La Tiranía del Guion: La Repetición como Placer
Resulta casi tierno ver cómo los directores de cine adulto moderno presumen de «innovación» narrativa, cuando Sade ya había agotado todas las combinaciones posibles en el siglo XVIII. Notamos ese aroma metálico de la curiosidad despertada cada vez que una serie para adultos intenta vendernos un «arco de personaje». Sade entendía que el personaje es solo un vehículo para la acción; lo que importa es la coreografía. Su literatura era una instrucción técnica: quién se mueve, cómo se toca, qué se dice. El porno narrativo de hoy es simplemente la versión con mejor iluminación de sus manuscritos prohibidos.
¿A quién le importa la coherencia cuando se tiene la intensidad? Registramos una mutación donde el diálogo se ha vuelto el preludio necesario para la transgresión. La técnica sadiana consiste en agotar la mente antes de tocar el cuerpo. En sus libros, los discursos filosóficos son el lubricante intelectual que permite que lo infilmable se vuelva inevitable. Notamos el tremor que recorre la médula al reconocer que el porno más sofisticado de hoy utiliza esa misma táctica: convencernos de que lo que estamos viendo no es solo carne, sino una declaración de principios. Es una mecánica de una precisión gélida.
Soberanía Narrativa: El Relato de lo Inconfesable
No hay vuelta atrás cuando la palabra escrita se convierte en la única ley válida dentro de la habitación. Notamos que la madurez visual consiste en aceptar que todo el porno moderno es, en esencia, literatura filmada. Sade planteaba que la naturaleza es un archivo infinito de crueldades y placeres; la red ha digitalizado ese archivo, pero el esquema de navegación sigue siendo el mismo que él trazó en la Bastilla. La libertad visual quema a quienes no tienen un guion que los proteja, pero reconforta a quienes saben que el relato es la única forma de dar sentido al caos del impulso.

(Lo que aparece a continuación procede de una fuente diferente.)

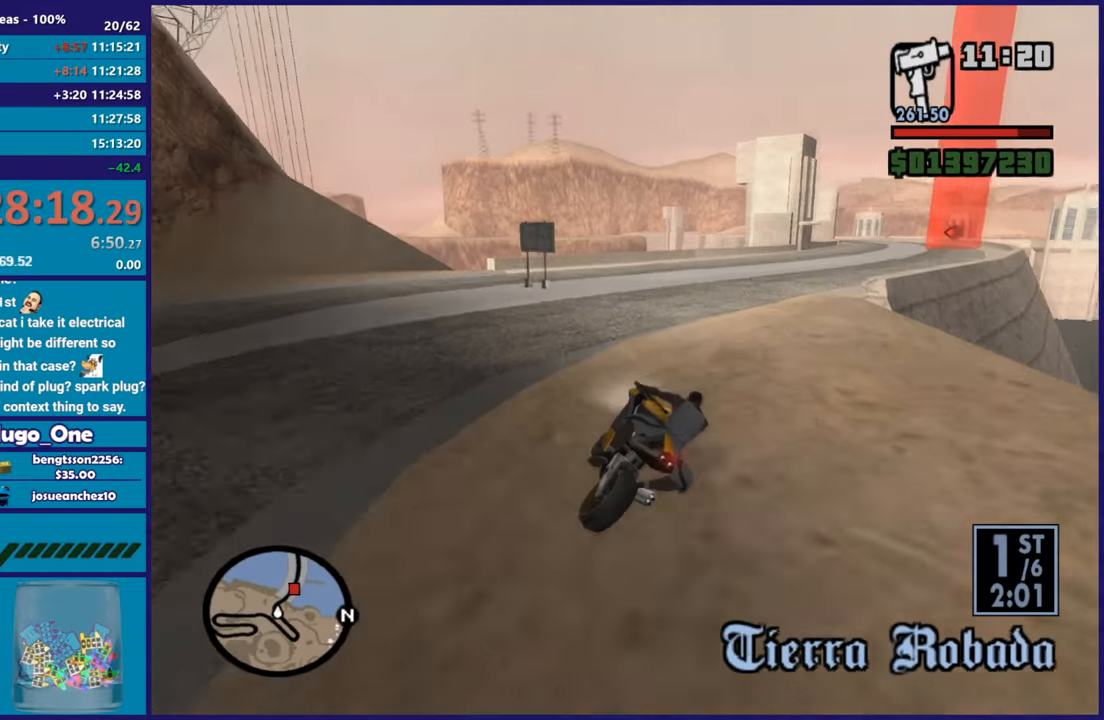
{"buttons": [], "left_stick": "right", "button_events": [[100, "R2", "down"], [401, "R2", "up"]]}
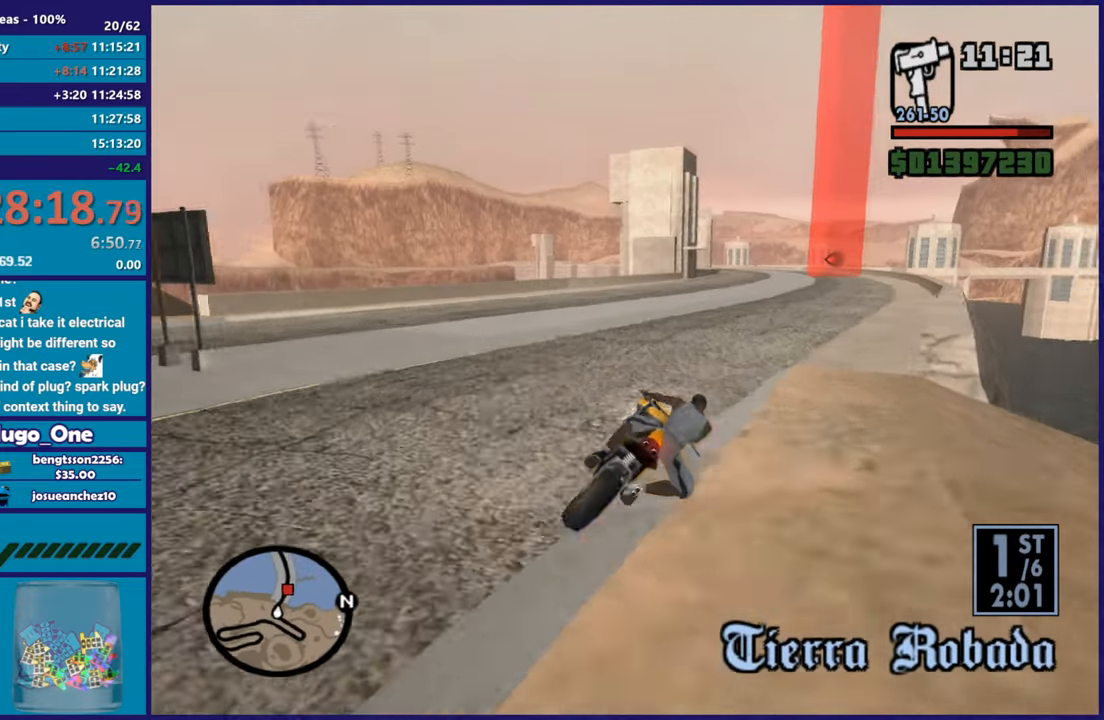
{"buttons": ["R2"], "left_stick": "up-left", "button_events": [[17, "R2", "down"]]}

La censura ha intentado, sin éxito, separar la «obra de arte» del «material explícito», olvidando que Sade fundió ambos conceptos en un solo bloque de mármol. Notamos cómo las nuevas producciones de alta gama buscan esa validación narrativa, utilizando pausas reflexivas y diálogos que parecen sacados de un salón libertino. El tabú solo existe donde no hay una buena historia que lo respalde. Hemos convertido la perversión en una estructura dramática, optimizada para que el espectador sienta que está participando en un experimento sociológico en lugar de en un simple consumo rápido.
El Inventario de la Palabra Carne
Exploramos un mapa donde el guion es la única brújula permitida. Sade nos enseñó que el erotismo es una construcción mental que necesita del lenguaje para ser total. Una visión sin narrativa es solo un espasmo biológico; una visión con historia es una soberanía compartida. Al final, somos sujetos que buscan en el porno narrativo una confirmación de que nuestros fantasmas tienen un origen culto, una genealogía que empieza en la celda de un aristócrata que decidió que el mundo debía conocer el límite de su propia pluma.
Esperamos el próximo capítulo, ese giro en la trama que nos obligue a mirar donde no queríamos. El sistema aguanta la tensión de un relato que no termina nunca, la mente procesa la paradoja de una literatura que se consume con la vista y la pantalla sigue brillando, proyectando las sombras de un Marqués que todavía nos dicta al oído qué es lo que realmente queremos ver. La función sigue, y el guion es perfecto.